#### [REQUIRED WORK]
How many lines in the items below contain the string "collection"? Case counts, and the reply should be the number alone.

#### [THE RECORDS]
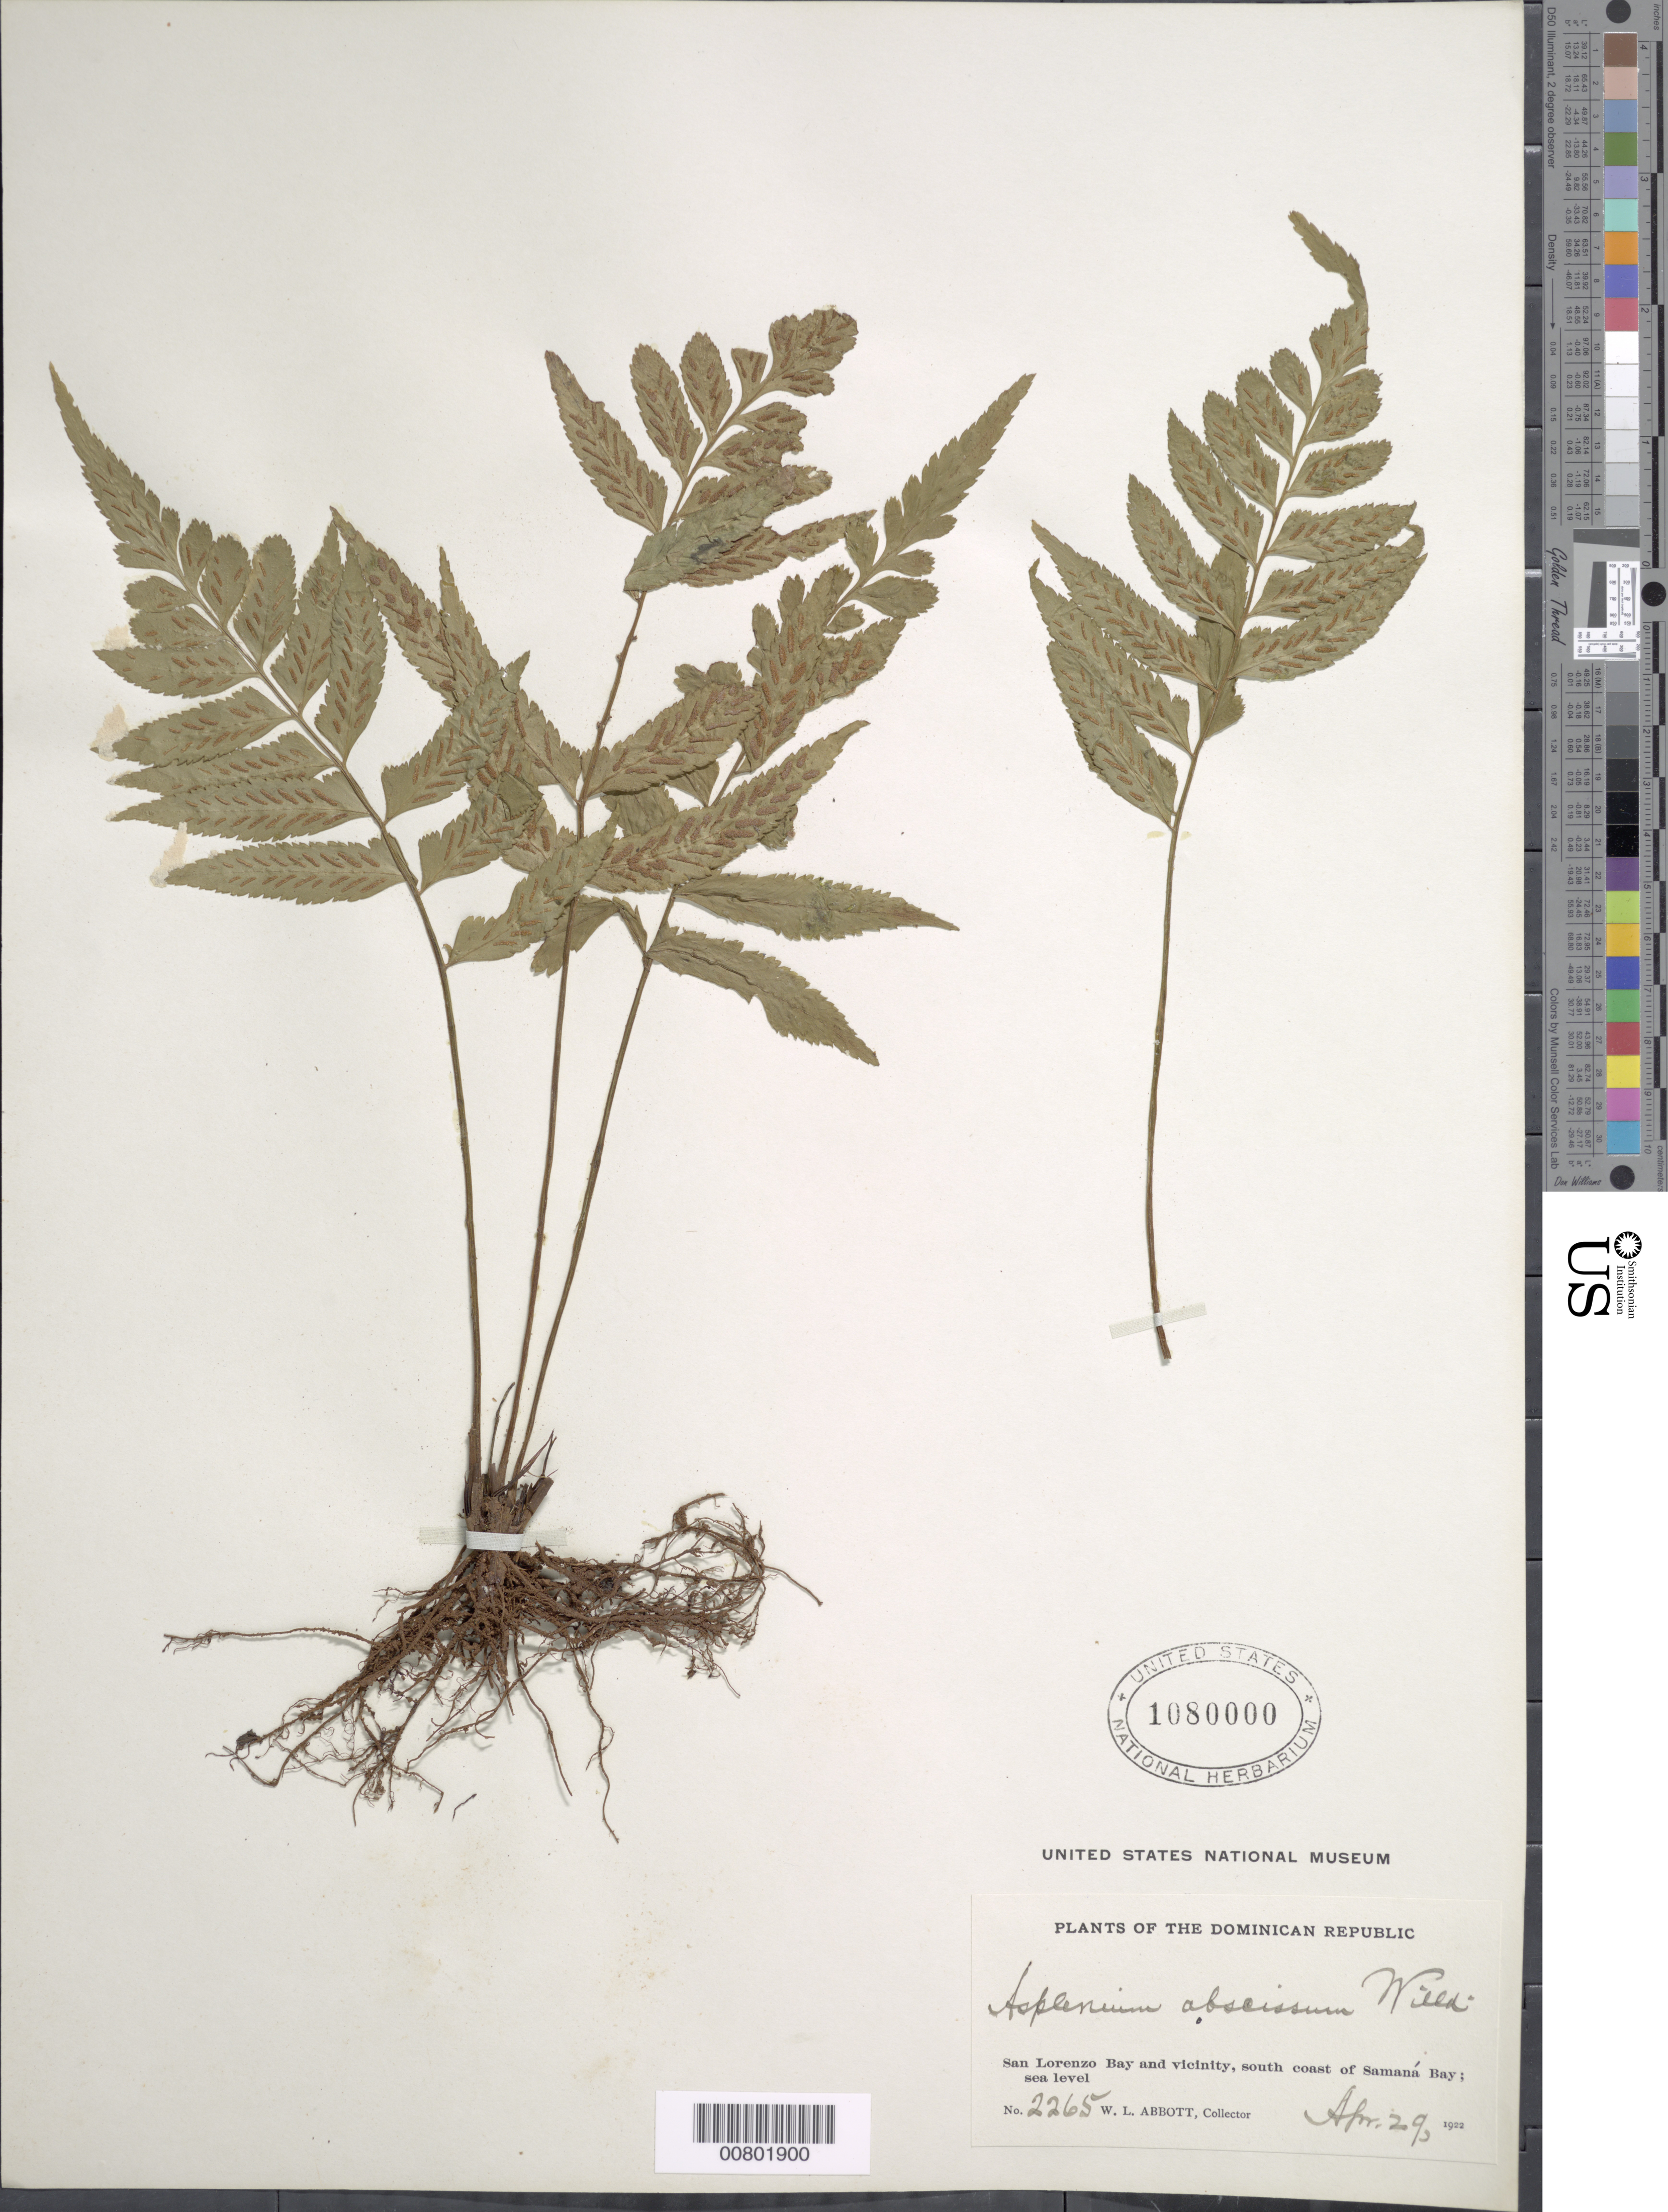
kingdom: Plantae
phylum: Tracheophyta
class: Polypodiopsida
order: Polypodiales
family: Aspleniaceae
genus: Asplenium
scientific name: Asplenium abscissum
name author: Willd.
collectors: W. L. Abbott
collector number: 2265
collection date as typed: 29 Apr 1922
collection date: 1922-04-29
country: Dominican Republic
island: Hispaniola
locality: San Lorenzo Bay vicinity, S coast of Samaná Bay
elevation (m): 0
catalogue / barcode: US 1080000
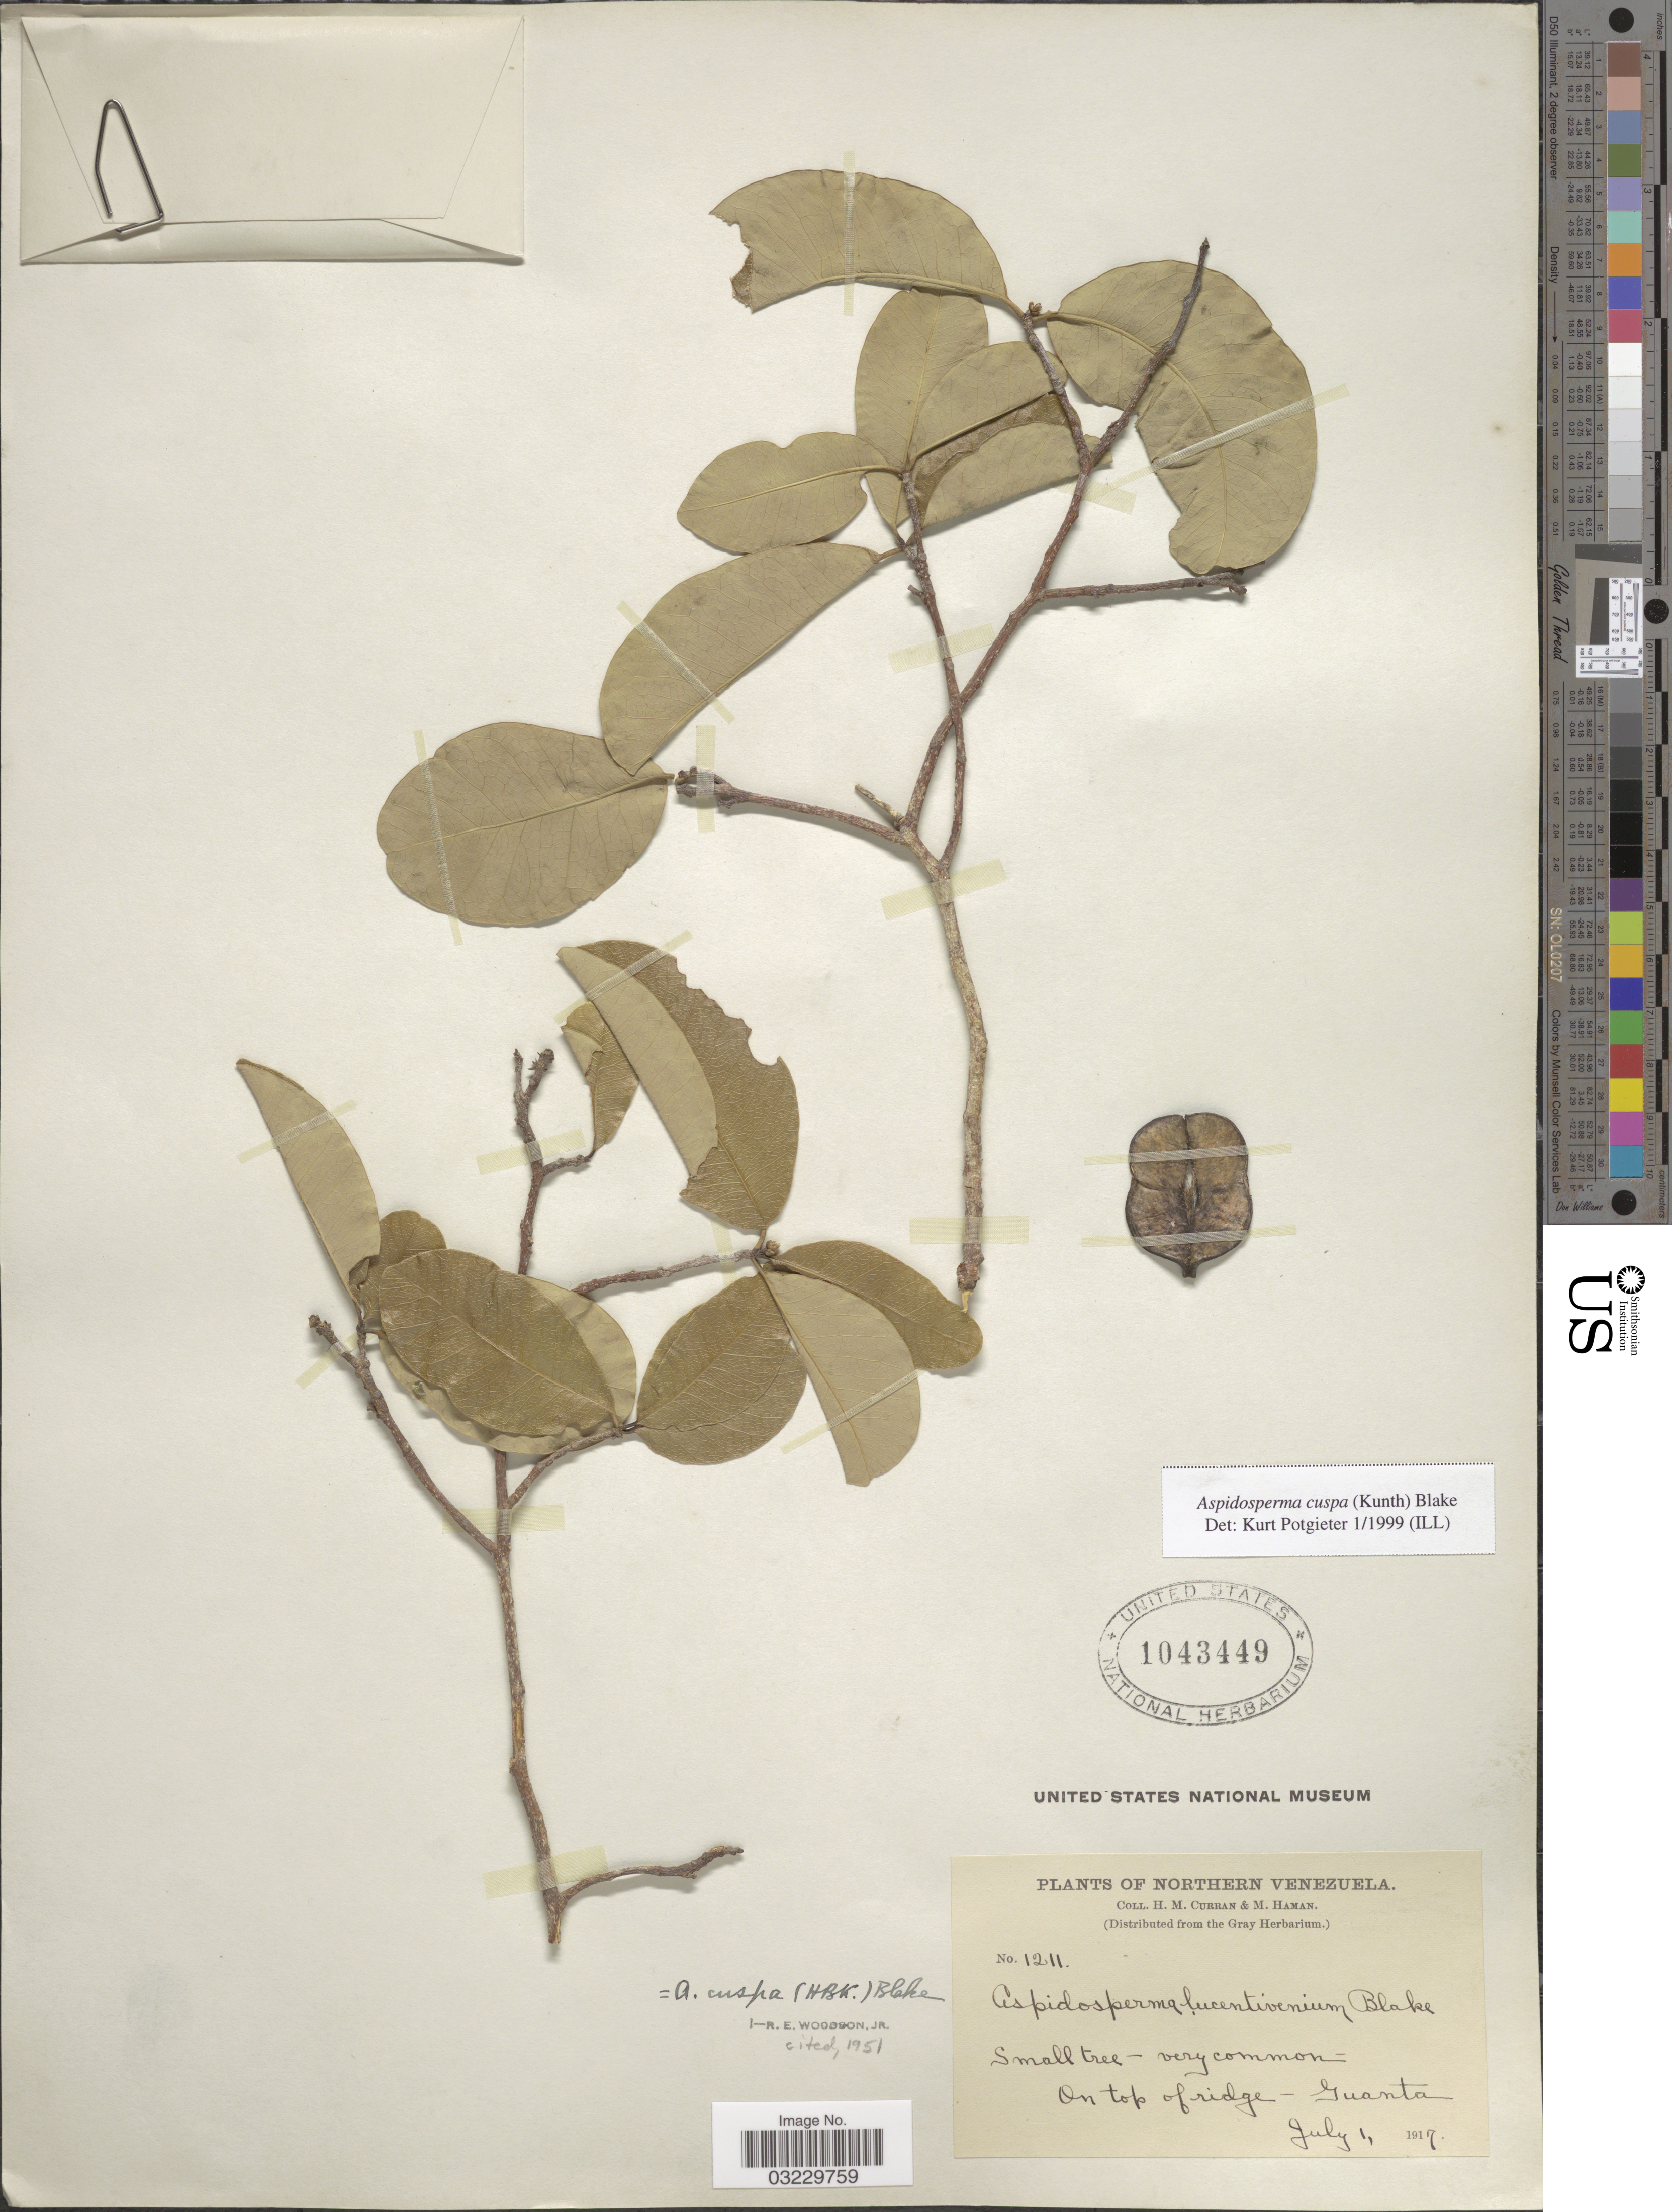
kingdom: Plantae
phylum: Tracheophyta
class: Magnoliopsida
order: Gentianales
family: Apocynaceae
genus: Aspidosperma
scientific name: Aspidosperma cuspa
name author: (Kunth) S.F. Blake ex Pittier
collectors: H. M. Curran & M. Haman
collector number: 1211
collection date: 1917-07-01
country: Venezuela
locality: Northern Venezuela. On top of ridge - Guanta.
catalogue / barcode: US 1043449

#### [EXPECTED ANSWER]
3